Mutterschutzrecht – Schutzbestimmungen für Schwangere und Mütter
Das Mutterschutzrecht ist nicht in einem Gesetz kodifiziert, sondern verteilt sich auf alle Gesetze und Verordnungen, die den Mutterschutz für verschiedene Berufsgruppen regeln. Das Mutterschutzrecht hat die Aufgabe, Schwangere, Mütter und ihre Kinder vor finanziellen Einbußen, dem Verlust des Arbeitsplatzes sowie vor Gefährdungen, Gesundheitsschädigung und Überforderung am Arbeitsplatz zu schützen. Dies gilt für die Zeit der Schwangerschaft und für eine bestimmte Zeit nach der Geburt.
Wichtigste Grundlage für das Mutterschutzrecht: das Mutterschutzgesetz
Das Mutterschutzrecht hat seine rechtliche Grundlage im sogenannten Mutterschutzgesetz (MuSchG), dem Gesetz zum Schutz der erwerbstätigen Mutter vom 24. Januar 1952. Es gilt für Schwangere und werdende Mütter, die in einem Arbeitsverhältnis stehen. Das Mutterschutzrecht gilt für Arbeitnehmerinnen, für Heimarbeiterinnen und Hausangestellte ebenso wie für geringfügig Beschäftigte und weibliche Auszubildende. Darin enthalten sind Bestimmungen über den Mutterschaftsurlaub, das Mutterschaftsgeld sowie über den während einer Schwangerschaft geltenden Arbeitsschutz, beispielsweise Bestimmungen zu Mehr-, Nacht- und Sonntagsarbeit.

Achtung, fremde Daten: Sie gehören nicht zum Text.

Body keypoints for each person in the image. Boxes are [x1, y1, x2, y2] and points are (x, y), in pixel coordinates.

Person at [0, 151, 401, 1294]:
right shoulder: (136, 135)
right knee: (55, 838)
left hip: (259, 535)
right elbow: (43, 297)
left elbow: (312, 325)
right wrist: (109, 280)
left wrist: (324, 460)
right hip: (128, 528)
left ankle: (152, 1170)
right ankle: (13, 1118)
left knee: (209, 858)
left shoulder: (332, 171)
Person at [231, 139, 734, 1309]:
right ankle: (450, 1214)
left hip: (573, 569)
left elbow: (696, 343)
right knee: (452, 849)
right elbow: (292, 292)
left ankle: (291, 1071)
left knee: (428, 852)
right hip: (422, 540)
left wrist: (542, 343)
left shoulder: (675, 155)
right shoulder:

Informationspflicht einer Schwangeren gegenüber dem Arbeitgeber
Eine weitere Bestimmung im Mutterschutzrecht ist die Verordnung vom 15. April 1997 zum Schutz der Mütter am Arbeitsplatz. Sie enthält Regelungen über ein Beschäftigungsverbot und verpflichtet den Arbeitgeber für werdende und stillende Mütter, Gefährdungsbeurteilungen durchzuführen. Damit der Arbeitgeber die Bestimmungen zum Mutterschutzrecht einhalten kann, sollten Schwangere ihre Schwangerschaft und den voraussichtlichen Tag der Entbindung unverzüglich nach Kenntnis dem Arbeitgeber mitteilen.